Hoarding Disorder in Elders

At Hoarding Help Central, we believe that the first step in effectively treating hoarding disorder is understanding how it manifests, the barriers associated with treatment, and the ethical and practical dilemmas that geratric care managers face when working with elderly hoarders. Today, we will be looking at each of these areas of interest in order to illustrate the complexity of the problem at hand.

We will also be looking at some intervention guidelines that geriatric care managers (GCMs) should follow in order to effectively assist those affected by hoarding disorder. This is, after all, a particularly vulnerable population and GCMs need all of the information possible to have the best chance of successful intervention. Let’s get started!

Dilemmas Faced When Working With Elderly Hoarders

There are many dilemmas faced when working with elderly hoarders. Time and time again, medical health professionals are faced with barriers to effective treatment when working with elderly hoarders. This includes a long list of questions that have no clear answer including:

  • What happens if a hoarder refuses assistance?
  • Should a total cleanout be enacted regardless of the hoarder’s willingness?
  • Should the hoarder be involved in the cleanout process?
  • Given a lifelong history of hoarding, is there any chance of lasting success after cleanout

Unfortunately, these questions have no easy answer. This is due to the fact that there are many commonalities associated with hoarders. All too often, those affected by compulsive hoarding disorder fit a classic profile: female, unmarried, and living alone. Often, hoarders are socially isolated and refuse offers of assistance, having poor insight into the problem they are dealing with. This makes it difficult to successfully intervene even when it is a matter of public health and safety.

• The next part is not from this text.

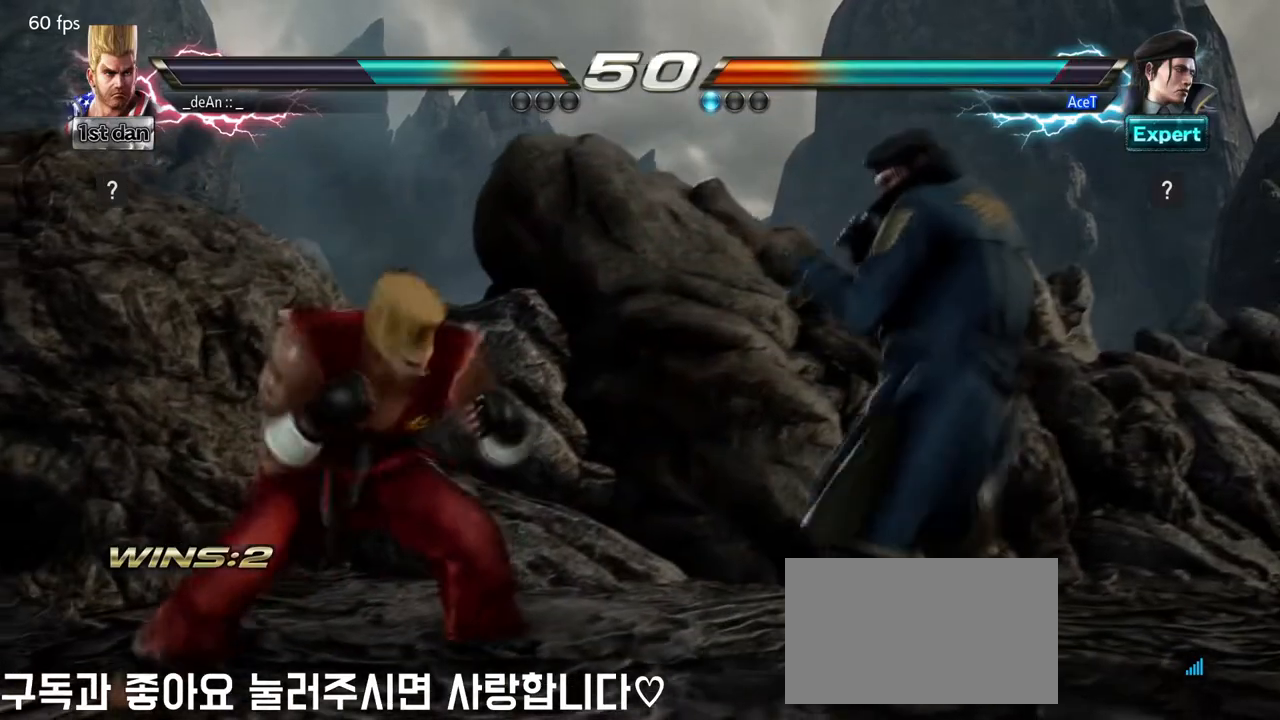
{"buttons": [], "left_stick": "center", "events": [[126, "left_stick", "up-right"], [167, "CROSS", "down"], [251, "CIRCLE", "down"], [376, "left_stick", "center"], [418, "CROSS", "up"], [459, "CIRCLE", "up"]]}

When trying to assist a hoarder who is refusing treatment, as they often do, GCMs must confront certain difficult ethical issues. After all, how can a GCM protect the autonomy of a hoarder and ensure their fundamental right to live as she chooses while still addressing the public safety concerns caused by their hoarding? When is a hoarder considered legally competent to choose the lifestyle of a hoarder? These are just a few of the many barriers GCMs face when dealing with an elderly hoarder who refuses treatment.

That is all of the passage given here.